▸ **Exercise details**
Write every line of the material again exactly, with no pictures in the copy.

▸ **Provided data**

-- Opening Marker --

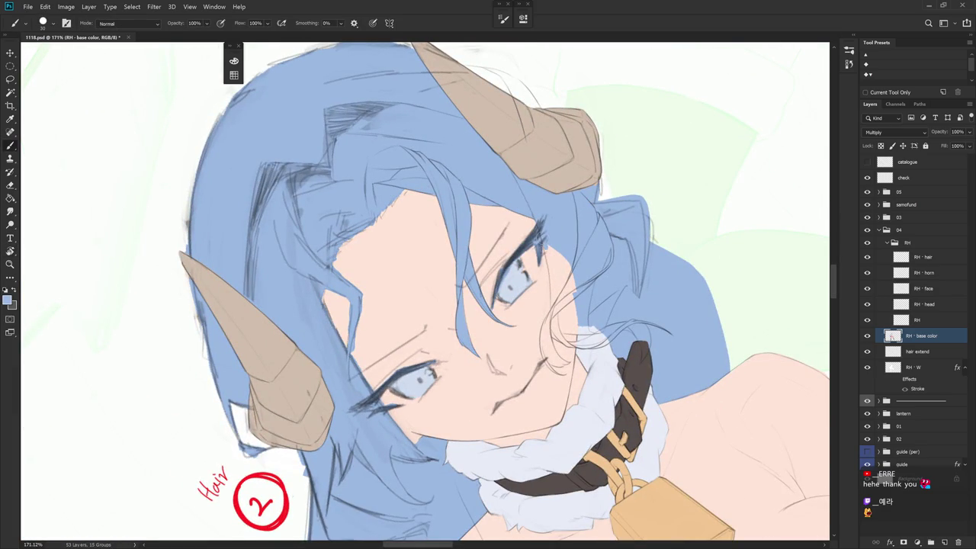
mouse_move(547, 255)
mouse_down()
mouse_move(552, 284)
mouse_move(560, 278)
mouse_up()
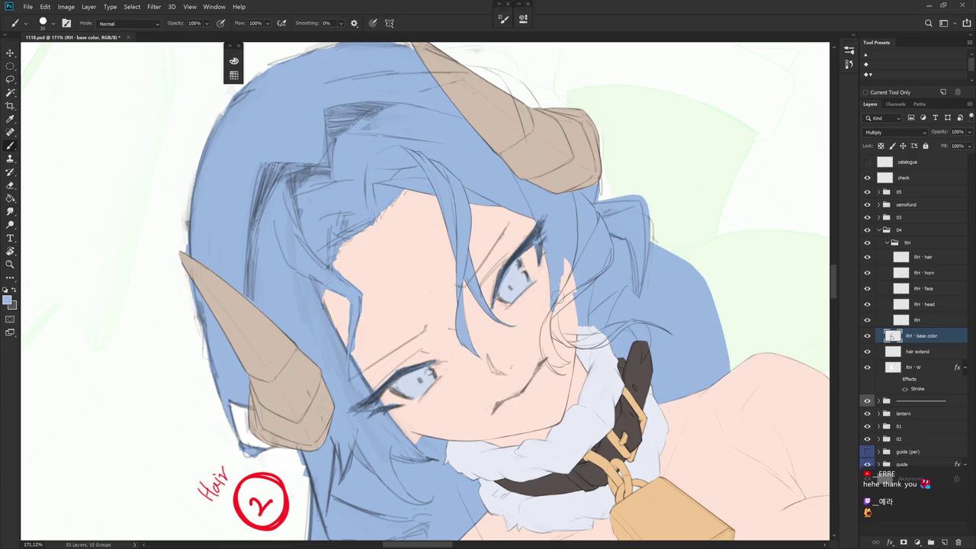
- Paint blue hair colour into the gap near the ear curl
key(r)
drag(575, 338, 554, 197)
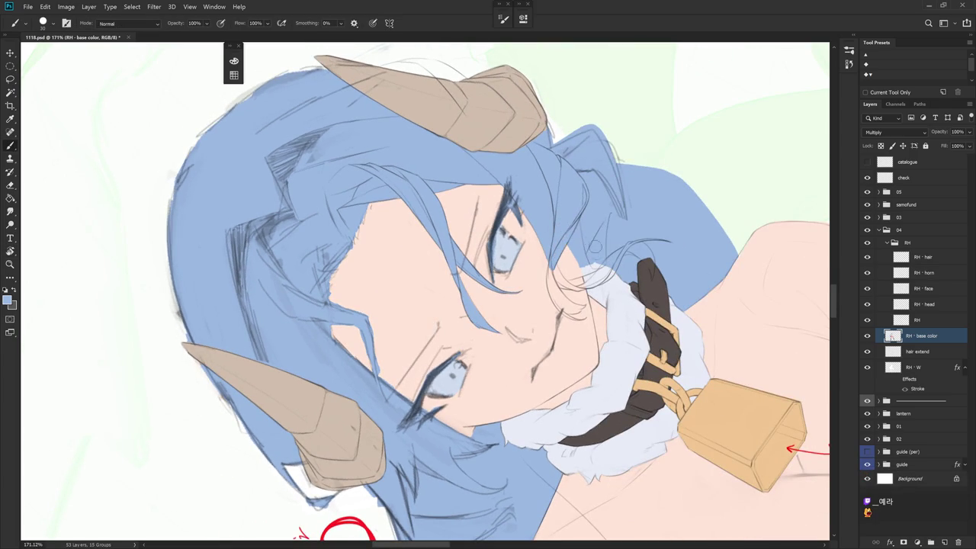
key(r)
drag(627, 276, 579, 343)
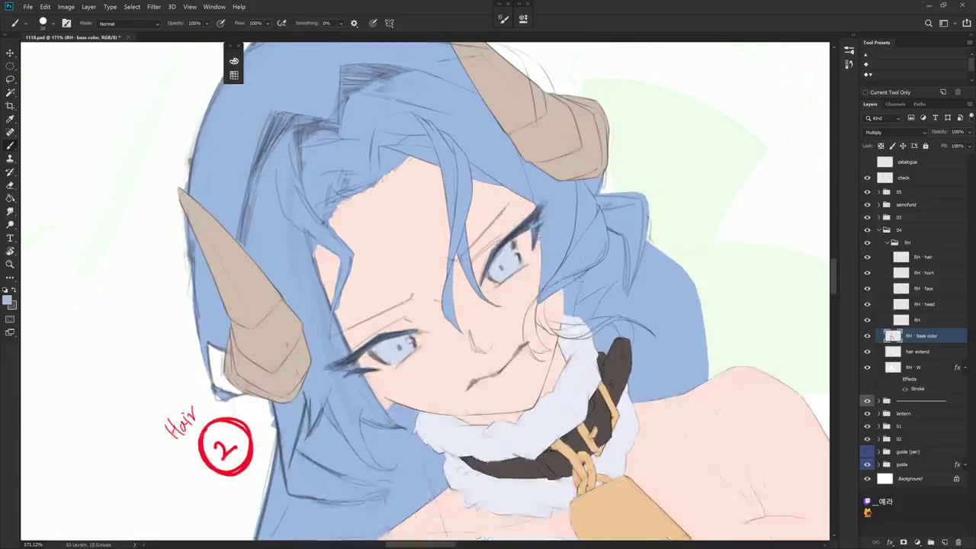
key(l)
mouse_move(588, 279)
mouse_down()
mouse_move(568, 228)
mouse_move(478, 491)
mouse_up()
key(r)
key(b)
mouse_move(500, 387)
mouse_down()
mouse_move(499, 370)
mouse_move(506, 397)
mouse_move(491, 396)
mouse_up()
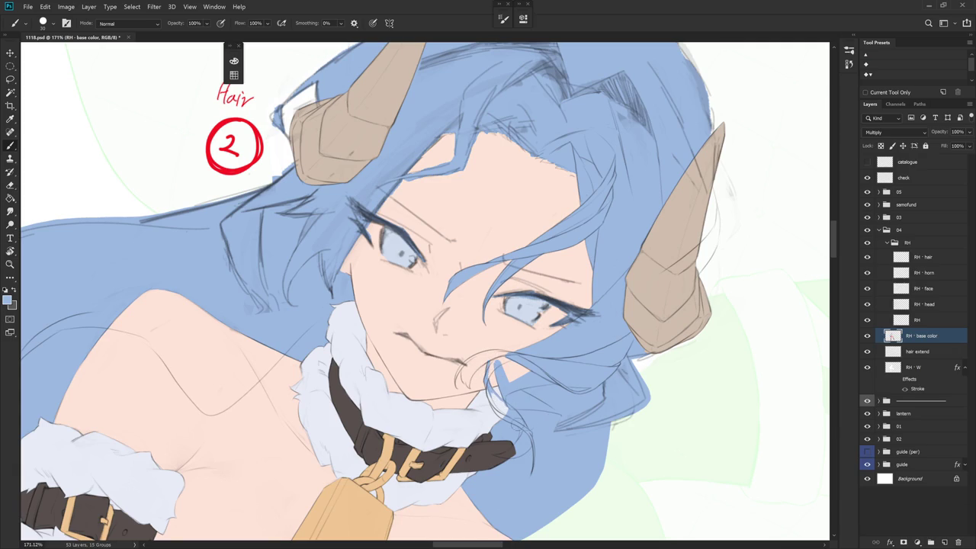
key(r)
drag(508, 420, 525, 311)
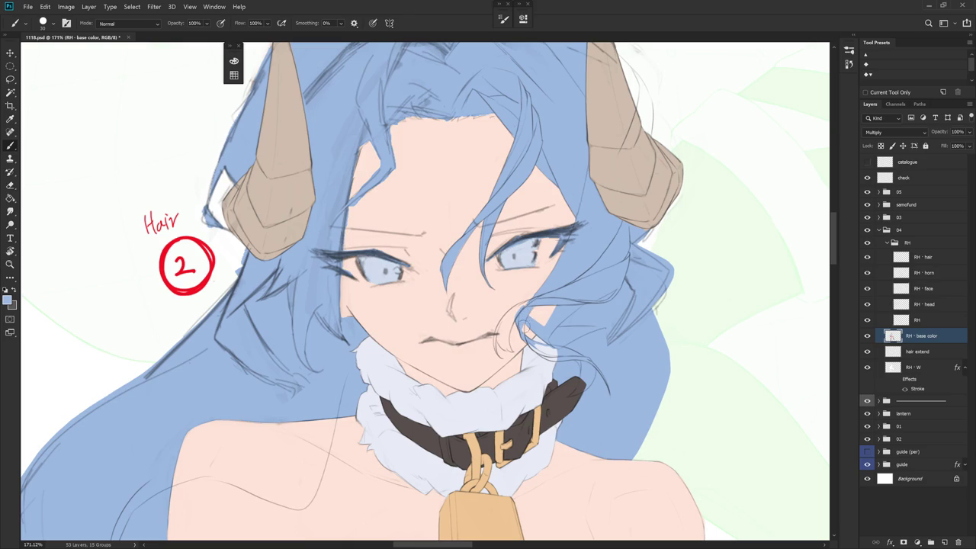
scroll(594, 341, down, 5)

-- Closing Marker --

▸ **Answer space**
mouse_move(547, 255)
mouse_down()
mouse_move(552, 284)
mouse_move(560, 278)
mouse_up()
- Paint blue hair colour into the gap near the ear curl
key(r)
drag(575, 338, 554, 197)
key(r)
drag(627, 276, 579, 343)
key(l)
mouse_move(588, 279)
mouse_down()
mouse_move(568, 228)
mouse_move(478, 491)
mouse_up()
key(r)
key(b)
mouse_move(500, 387)
mouse_down()
mouse_move(499, 370)
mouse_move(506, 397)
mouse_move(491, 396)
mouse_up()
key(r)
drag(508, 420, 525, 311)
scroll(594, 341, down, 5)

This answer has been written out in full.